TransUnion this week asked the Federal Housing Finance Agency to reconsider a plan to start making an optional reduction in the number of credit reports possible early next year.
In a letter to FHFA Director Sandra Thompson, the credit reporting agency suggested three alternatives to the plan, which is on track to be implemented in the first quarter of 2024.
Rather than implementing the option of using two rather than three credit reports prior to mandatory score modernization, TransUnion suggests the former be added later in the game or scrapped. The FHFA is updating scores due to a legislative mandate.
Another alternative to giving lenders an option to use two rather than three credit reports would be to expand a Fannie Mae pilot that provides a different type of flexibility, according to the letter.
That pilot has tested prequalifications based on a single credit report. In it, three credit reports have only been pulled when borrowers were prequalified, TransUnion said.
Reducing the number of credit reports could cut costs by $10 per loan, but studies have come to different conclusions related to whether using only two would be significantly different than using three.
Credit scores based on two rather than three bureaus wouldn't be that much different on average, according to a Standard & Poor's report released last year.
However, using two rather than three reports with current scores could cost some borrowers adversely affected by it up to $6,600 in interest over the life of their loans, according to TransUnion's recent analysis.
The letter reiterated concerns raised in that study about the change leading to gaming of the system through cherry-picked reports, leaving nearly 2 million creditworthy customers out of the market and putting others in situations where their ability to repay loans is overestimated.
The missive written to the FHFA also raised some questions about whether the new regime could lead to compliance concerns that include disparate impact claims under the Fair Housing Act and Equal Credit Opportunity Act.
"A member of a protected class who is denied a mortgage because one credit score is ignored may be able to meet the first part of the three-part disparate impact framework," it reads, referring to a practice that "has caused or will cause a discriminatory effect."
TransUnion additionally questioned whether using the average of two reports as proposed would be in conflict with adverse action notice disclosures under the Fair Credit Reporting Act. Those disclosures indicate scores from a credit reporting agency were used in decisioning.
"The average … is not … produced by a CRA," TransUnion wrote.

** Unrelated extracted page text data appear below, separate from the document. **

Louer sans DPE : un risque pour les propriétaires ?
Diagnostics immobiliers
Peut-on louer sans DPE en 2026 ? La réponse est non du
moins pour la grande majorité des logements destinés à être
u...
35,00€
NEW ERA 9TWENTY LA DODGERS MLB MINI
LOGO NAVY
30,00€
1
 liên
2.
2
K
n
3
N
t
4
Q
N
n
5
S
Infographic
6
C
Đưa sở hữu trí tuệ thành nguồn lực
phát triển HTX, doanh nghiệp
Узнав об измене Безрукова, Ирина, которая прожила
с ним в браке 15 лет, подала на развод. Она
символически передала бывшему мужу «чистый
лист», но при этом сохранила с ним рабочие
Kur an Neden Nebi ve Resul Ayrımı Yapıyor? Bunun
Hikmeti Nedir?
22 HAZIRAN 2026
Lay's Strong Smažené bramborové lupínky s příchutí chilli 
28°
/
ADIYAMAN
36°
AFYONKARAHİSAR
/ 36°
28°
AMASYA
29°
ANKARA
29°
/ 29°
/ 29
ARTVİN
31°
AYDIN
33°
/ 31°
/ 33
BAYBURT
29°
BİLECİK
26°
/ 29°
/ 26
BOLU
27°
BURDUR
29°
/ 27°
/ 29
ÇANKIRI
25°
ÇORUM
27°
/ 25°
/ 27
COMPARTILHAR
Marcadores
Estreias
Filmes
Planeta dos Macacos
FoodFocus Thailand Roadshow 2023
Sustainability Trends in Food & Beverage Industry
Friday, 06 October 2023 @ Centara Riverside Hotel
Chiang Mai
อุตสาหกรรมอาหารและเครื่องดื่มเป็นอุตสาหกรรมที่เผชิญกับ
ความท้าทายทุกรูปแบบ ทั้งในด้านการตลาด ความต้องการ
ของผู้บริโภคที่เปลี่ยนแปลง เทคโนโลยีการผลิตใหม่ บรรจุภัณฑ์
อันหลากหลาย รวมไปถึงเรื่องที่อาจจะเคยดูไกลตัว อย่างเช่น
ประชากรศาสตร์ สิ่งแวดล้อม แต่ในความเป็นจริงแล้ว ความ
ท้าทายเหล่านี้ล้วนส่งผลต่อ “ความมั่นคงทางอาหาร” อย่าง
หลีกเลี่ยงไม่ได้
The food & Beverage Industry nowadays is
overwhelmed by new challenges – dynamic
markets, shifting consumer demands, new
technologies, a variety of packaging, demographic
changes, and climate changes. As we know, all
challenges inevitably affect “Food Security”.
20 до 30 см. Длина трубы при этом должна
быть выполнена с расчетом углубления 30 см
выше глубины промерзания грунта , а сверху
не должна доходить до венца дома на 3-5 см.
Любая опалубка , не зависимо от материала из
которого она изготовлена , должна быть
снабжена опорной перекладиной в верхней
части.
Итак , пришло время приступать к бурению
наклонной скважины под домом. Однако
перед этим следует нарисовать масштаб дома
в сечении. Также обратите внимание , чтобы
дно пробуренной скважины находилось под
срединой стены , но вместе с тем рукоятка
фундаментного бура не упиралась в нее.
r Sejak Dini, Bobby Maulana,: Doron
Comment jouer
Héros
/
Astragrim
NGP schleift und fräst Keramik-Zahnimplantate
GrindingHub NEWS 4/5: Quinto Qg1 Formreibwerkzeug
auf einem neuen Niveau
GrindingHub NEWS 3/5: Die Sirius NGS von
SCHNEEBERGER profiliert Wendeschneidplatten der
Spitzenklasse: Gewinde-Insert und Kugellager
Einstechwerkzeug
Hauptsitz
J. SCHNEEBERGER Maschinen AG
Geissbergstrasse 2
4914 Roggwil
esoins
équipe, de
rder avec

If the dual credit report option moves forward, "it should be subject to an opportunity for public notice and comment under the terms of the Administrative Procedures Act," the credit bureau said in the letter.
The FHFA and its charges, government-related mortgage buyers Fannie Mae and Freddie Mac, have had multiple stakeholder forums related to their credit score and reporting initiatives, but they haven't always been open to the public.
TransUnion also called for the release of more data relevant to the dual credit report option.
"FHFA has given extensive consideration to changes in the credit score models … Analysis of the impact of the bi-merge … has not been transparent," TransUnion said.